*Objectives*.
[1] In the article about CNN's talk radio series, what share of the nation's commercial news talk radio do liberal talkers fill, according to Talkers magazine?
[2] Write the next part of the article about CNN's talk radio series, picking up after its final sentence.

*Document excerpt*.
################

By Matthew Balan | October 19, 2009 | 12:38

CNN’s Carol Costello began a new series on political talk radio on Monday’s American Morning, suggesting it was unfairly dominated by conservatives, and brought on a liberal psychiatrist who theorized that Rush Limbaugh has an audience because he’s “operating like the bully, and if you’re on the playground...you want to be...under the bully’s wing and go along with him and get...some power by proxy.”

The correspondent’s report, which aired just before the bottom of the 7 am Eastern hour, was the first installment in a “special series on talk radio,” according to anchor John Roberts. Costello zeroed in on the listeners and why the format “can capture people for such long periods of time.” A graphic on the screen during her report heralded “anger on the air: what listeners don’t know about talk radio.” [MP3 audio available here]

Towards the end of her report, the CNN correspondent played a sound bite from radical left-wing host Randi Rhodes, who speculated that “the reason they don’t passionately listen to liberal talk radio is access” (Costello outrageously downplayed Rhodes’s political leanings by describing her as someone whom “many consider a liberal talker”). The “liberal talker” noted that apparently, “ninety-one percent of talk radio is conservative.” Costello continued that “according to Talkers magazine, liberal talkers fill just nine percent of the nation’s news talk radio on the commercial dial. Change that, Rhodes says, and liberal listeners would listen just as much.”

################

*Record excerpts*.
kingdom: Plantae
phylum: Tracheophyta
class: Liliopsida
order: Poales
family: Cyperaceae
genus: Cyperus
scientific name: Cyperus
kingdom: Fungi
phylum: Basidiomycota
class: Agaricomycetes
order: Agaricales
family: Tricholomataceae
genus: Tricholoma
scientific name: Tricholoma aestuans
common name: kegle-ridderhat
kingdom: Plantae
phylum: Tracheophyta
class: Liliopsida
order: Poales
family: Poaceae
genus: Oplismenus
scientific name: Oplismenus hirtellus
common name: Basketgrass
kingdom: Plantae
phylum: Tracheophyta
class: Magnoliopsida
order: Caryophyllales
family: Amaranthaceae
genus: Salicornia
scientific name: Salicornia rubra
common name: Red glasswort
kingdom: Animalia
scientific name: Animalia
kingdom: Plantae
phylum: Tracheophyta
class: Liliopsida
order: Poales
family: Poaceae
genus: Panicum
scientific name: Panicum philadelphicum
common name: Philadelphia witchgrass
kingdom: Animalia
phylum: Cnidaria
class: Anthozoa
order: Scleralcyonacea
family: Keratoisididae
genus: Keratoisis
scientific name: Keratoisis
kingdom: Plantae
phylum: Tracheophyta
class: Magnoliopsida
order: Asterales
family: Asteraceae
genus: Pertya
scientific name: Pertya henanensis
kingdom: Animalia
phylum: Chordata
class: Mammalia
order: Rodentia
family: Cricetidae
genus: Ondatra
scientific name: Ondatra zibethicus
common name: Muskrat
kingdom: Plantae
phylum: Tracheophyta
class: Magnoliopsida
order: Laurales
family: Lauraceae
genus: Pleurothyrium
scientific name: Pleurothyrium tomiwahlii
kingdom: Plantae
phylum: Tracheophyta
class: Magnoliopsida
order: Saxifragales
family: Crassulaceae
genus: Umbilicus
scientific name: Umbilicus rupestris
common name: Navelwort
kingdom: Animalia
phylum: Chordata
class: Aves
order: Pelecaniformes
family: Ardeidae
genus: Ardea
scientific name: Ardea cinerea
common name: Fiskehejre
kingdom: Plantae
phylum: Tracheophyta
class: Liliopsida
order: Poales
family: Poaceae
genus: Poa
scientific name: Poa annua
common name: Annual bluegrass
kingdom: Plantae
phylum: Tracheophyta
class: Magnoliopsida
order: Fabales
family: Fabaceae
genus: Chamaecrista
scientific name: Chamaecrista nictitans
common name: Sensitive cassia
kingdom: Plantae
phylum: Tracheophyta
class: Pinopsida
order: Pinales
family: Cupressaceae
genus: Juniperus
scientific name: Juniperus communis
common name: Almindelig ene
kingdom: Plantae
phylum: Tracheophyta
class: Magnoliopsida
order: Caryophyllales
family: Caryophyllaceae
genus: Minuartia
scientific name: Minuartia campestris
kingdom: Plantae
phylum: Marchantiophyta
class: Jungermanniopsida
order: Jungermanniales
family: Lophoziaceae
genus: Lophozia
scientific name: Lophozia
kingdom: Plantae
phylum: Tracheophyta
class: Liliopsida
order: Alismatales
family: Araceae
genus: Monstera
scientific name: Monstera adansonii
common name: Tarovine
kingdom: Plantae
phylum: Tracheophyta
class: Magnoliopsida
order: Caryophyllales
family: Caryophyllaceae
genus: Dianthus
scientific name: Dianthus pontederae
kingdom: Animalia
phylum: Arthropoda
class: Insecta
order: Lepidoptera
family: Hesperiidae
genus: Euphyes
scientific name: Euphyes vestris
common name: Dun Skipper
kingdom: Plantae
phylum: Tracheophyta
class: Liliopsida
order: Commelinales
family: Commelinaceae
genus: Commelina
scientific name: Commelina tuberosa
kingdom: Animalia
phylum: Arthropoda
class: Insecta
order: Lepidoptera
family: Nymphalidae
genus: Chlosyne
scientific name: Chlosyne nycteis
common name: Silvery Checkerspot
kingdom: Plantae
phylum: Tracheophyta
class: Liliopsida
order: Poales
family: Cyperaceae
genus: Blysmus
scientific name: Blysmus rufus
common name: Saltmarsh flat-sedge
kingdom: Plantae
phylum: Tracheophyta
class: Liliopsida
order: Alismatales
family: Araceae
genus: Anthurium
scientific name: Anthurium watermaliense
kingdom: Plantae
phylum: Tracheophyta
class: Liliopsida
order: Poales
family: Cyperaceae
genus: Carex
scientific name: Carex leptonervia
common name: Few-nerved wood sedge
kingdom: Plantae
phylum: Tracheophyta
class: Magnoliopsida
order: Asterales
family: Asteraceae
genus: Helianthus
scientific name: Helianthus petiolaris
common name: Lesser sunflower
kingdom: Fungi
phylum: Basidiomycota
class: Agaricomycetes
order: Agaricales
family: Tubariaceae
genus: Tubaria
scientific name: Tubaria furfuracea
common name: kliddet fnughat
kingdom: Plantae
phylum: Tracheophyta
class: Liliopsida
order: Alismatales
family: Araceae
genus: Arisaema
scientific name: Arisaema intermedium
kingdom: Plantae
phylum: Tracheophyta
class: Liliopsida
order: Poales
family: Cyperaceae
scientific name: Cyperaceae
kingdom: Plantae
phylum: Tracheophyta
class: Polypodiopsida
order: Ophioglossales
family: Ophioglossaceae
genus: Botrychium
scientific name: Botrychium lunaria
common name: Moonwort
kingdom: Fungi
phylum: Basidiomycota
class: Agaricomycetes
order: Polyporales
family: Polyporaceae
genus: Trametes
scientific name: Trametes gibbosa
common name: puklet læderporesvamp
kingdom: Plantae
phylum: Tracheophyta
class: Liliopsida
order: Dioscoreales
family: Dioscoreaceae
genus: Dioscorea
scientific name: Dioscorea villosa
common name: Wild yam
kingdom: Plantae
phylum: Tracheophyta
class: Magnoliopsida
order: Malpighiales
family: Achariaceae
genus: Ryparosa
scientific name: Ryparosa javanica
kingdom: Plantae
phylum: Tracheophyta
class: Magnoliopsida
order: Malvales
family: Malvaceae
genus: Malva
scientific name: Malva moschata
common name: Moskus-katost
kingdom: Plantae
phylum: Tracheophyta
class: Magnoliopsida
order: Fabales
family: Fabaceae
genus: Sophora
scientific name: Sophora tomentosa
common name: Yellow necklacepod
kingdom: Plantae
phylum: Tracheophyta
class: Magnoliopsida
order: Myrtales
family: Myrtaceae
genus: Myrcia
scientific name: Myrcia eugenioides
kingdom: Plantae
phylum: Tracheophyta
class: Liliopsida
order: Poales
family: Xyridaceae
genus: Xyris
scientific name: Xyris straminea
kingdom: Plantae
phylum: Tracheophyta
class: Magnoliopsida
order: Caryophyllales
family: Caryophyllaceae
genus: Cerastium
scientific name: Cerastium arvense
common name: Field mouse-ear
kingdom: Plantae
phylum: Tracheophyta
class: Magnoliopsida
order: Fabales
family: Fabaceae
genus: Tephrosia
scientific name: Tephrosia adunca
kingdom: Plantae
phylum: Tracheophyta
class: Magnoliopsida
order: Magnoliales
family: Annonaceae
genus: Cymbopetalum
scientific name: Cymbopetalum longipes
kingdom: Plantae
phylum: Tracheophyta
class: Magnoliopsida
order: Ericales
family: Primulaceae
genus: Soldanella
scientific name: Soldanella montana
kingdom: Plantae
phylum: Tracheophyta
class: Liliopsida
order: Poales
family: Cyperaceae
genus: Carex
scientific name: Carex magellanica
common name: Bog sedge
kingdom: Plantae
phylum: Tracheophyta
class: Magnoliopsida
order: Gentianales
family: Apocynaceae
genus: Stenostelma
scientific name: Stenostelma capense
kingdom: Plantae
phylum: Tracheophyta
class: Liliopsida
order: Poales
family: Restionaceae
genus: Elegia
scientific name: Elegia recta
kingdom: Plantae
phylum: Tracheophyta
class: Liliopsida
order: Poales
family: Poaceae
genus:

################

*Written responses*.
[1] Nine percent.

[2]
The 91 percent figure actually came from a 2007 report titled “The Structural Imbalance of Political Talk Radio,” written by two liberal organizations- Center for American Progress and Free Press. However, the report, which was co-authored by current FCC “chief diversity officer” Mark Lloyd, “suffers from a number of structural flaws,” as a 2008 special report by MRC’s Culture and Media Institute pointed out. The CMI report continued that “the CAP report’s greatest flaw is ignoring noncommercial talk radio,” such as NPR’s many public radio affiliates.